What to work on »
Format the text lines of the entries below as a JSON list of strings, one string per line, omitting blank lines. Exclude the pictures from the output.

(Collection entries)
══════════
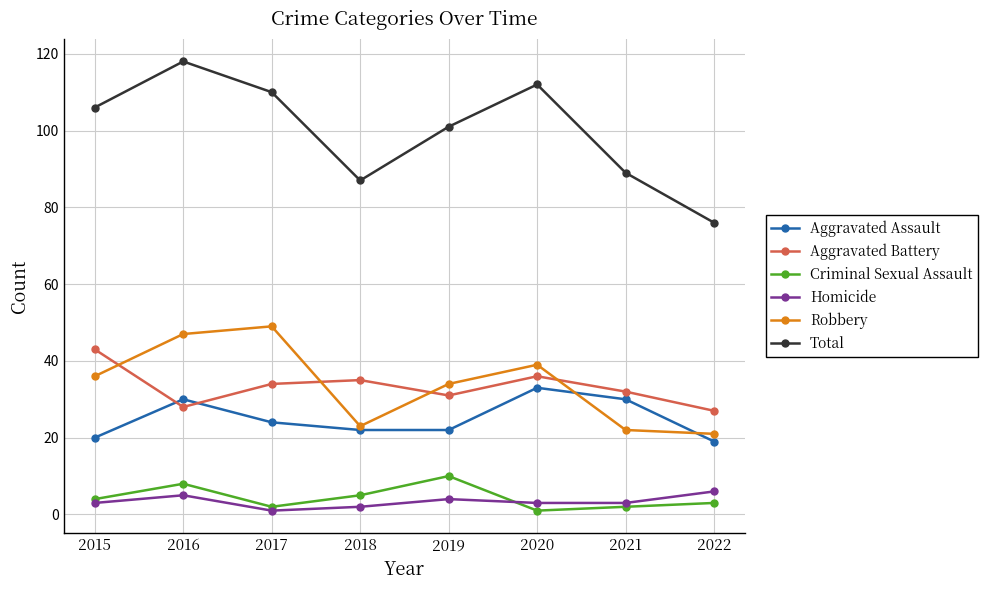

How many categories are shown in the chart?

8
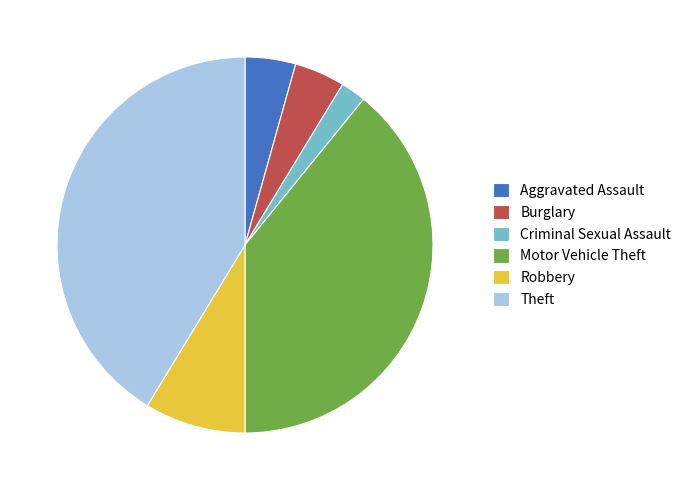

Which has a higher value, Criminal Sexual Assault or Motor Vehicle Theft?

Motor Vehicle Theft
══════════
Exercise response »
[
  "How many categories are shown in the chart?",
  "8",
  "Which has a higher value, Criminal Sexual Assault or Motor Vehicle Theft?",
  "Motor Vehicle Theft"
]